Die durchschnittliche, wenn auch vorübergehende Reduzierung um zehn IQ-Punkte war mehr als doppelt so hoch als ein Verlust von vier IQ-Punkten, der dem Rauchen von Haschisch zugeschrieben wird. Zum Vergleich: Eine schlaflose Nacht führe zu einem Rückgang von zehn IQ-Punkten. Insgesamt seien Frauen davon weniger betroffen als Männer. Bei ihnen betrug der durchschnittliche Aufmerksamkeitsverlust fünf Punkte, verglichen mit 15 für Männer. Das signalisiere, daß Frauen besser in Lage sind, mehrere Sachen gleichzeitig zu machen, erläutert Wilson.

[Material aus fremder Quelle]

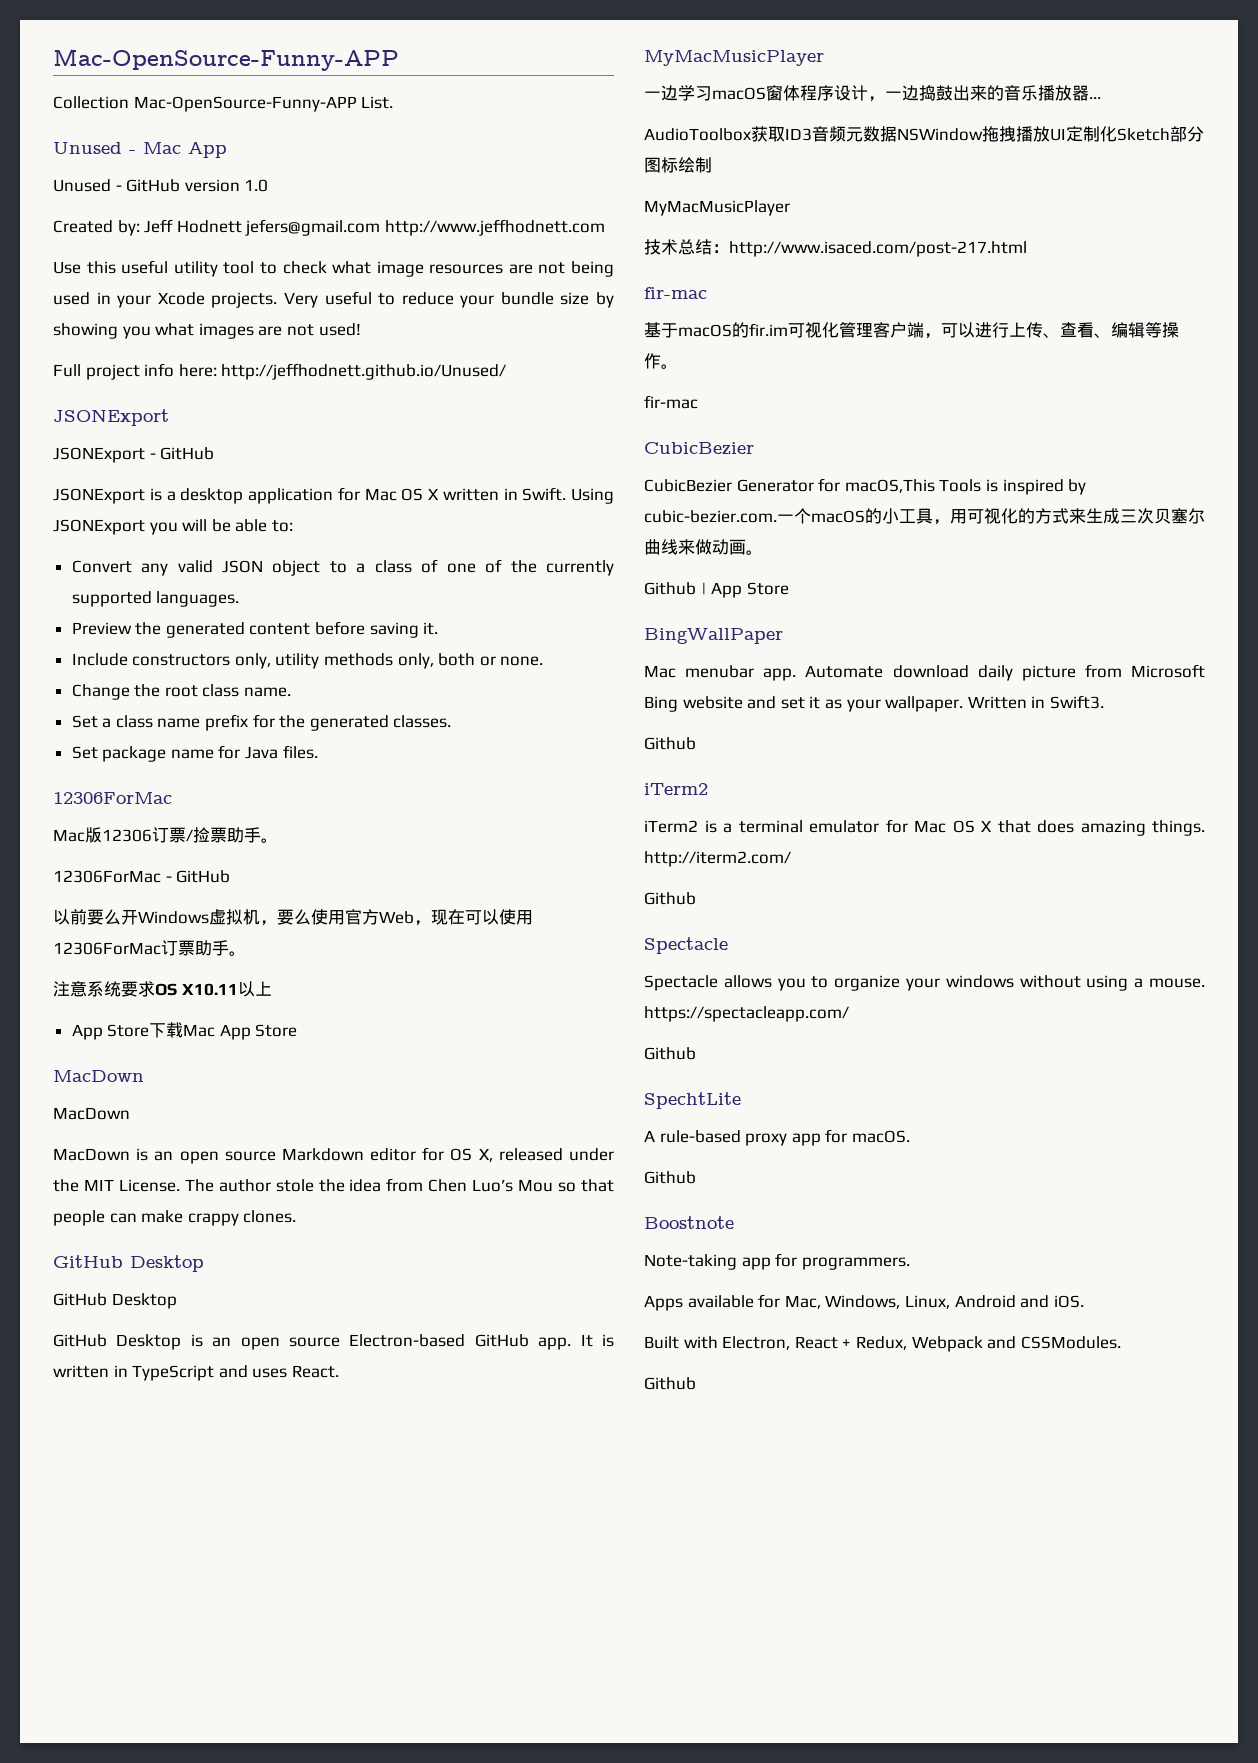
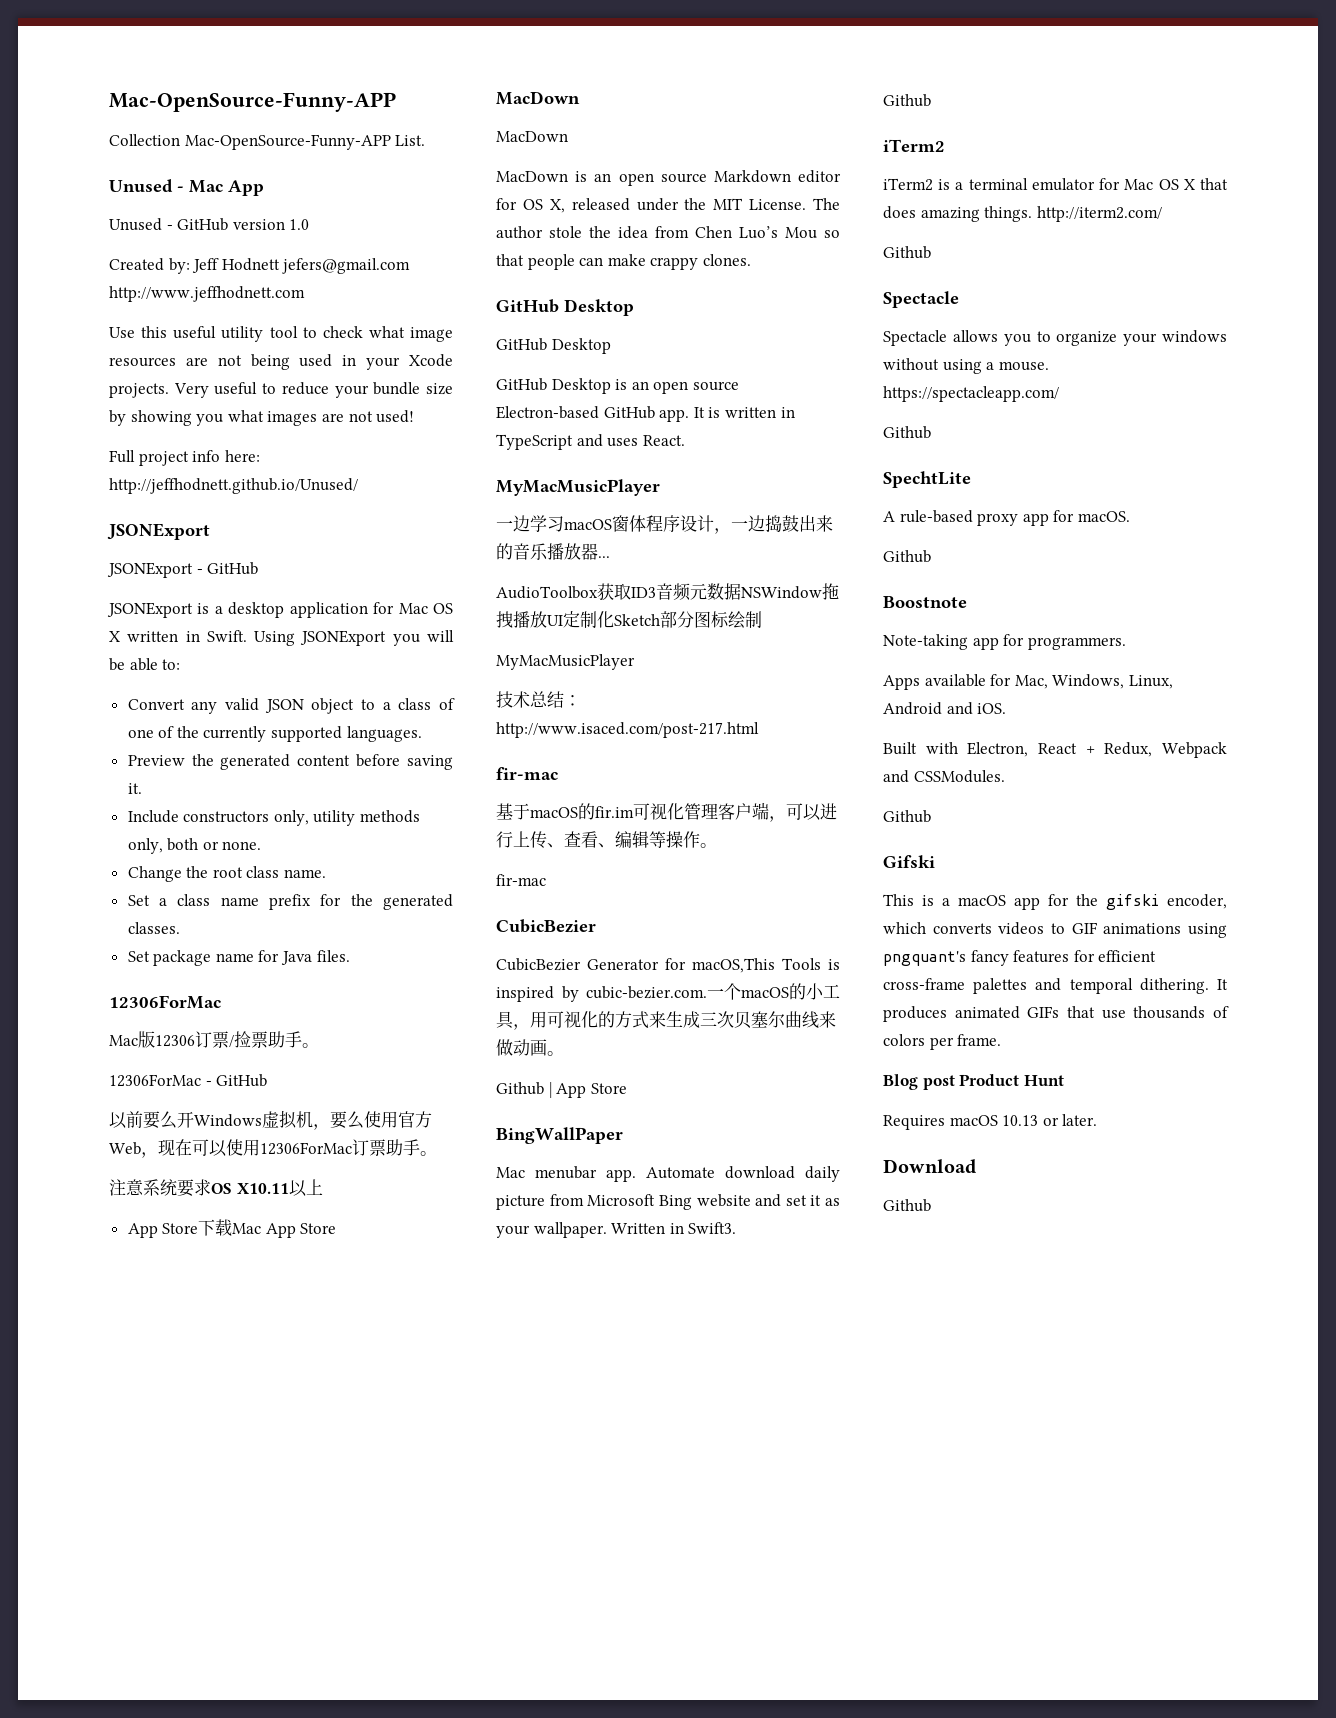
(696, 1383) none -> [883,855,935,868] [883,894,1227,910] [883,922,1227,938] [883,950,1157,966] [883,978,1228,994] [883,1006,1229,1022] [883,1034,1002,1050] [883,1074,1064,1090] [883,1114,1098,1130] [883,1159,976,1174] [883,1199,931,1212] // Gifski // This is a macOS app for the gifski encoder, which converts videos to GIF animations using pngquant's fancy features for efficient cross-frame palettes and temporal dithering. It produces animated GIFs that use thousands of colors per frame. // Blog post Product Hunt // Requires macOS 10.13 or later. // Download // Github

Begrenzung elektronischer Botschaften

Zweiundsechzig Prozent der Arbeitnehmer sind regelrecht süchtig danach, ihre elektronische Post außerhalb der Bürostunden und während des Urlaubs zu checken, berichtet die Studie. Ein Drittel aller Erwachsenen werde eine E-Mail sofort oder innerhalb der nächsten zehn Minuten beantworten. Einer von fünfen „freut sich“ darüber, ein geschäftliches oder privates Treffen zu unterbrechen, um auf eine E-Mail oder Textmeldung zu antworten. „Wenn E-Mails auf dem Bildschirm aufblinken, lenkt das die Leute ab.

Die Verwendung elektronischer Botschaften sollte begrenzt werden,“ rät Wilson. In der Studie, die der PC-Hersteller Hewlett-Packard in Auftrag gegeben hatte, wurden auch Umfragen zum E-Mail-Verhalten am Arbeitsplatz durchgeführt. Neunundachtzig Prozent der Befragten erklärten, es sei „extrem unhöflich,“ E-Mails und Textmeldungen während eines Zweiergesprächs zu beantworten. Zweiundsiebzig Prozent waren „genervt“ von Telefongesprächen, die öffentlich stattfinden.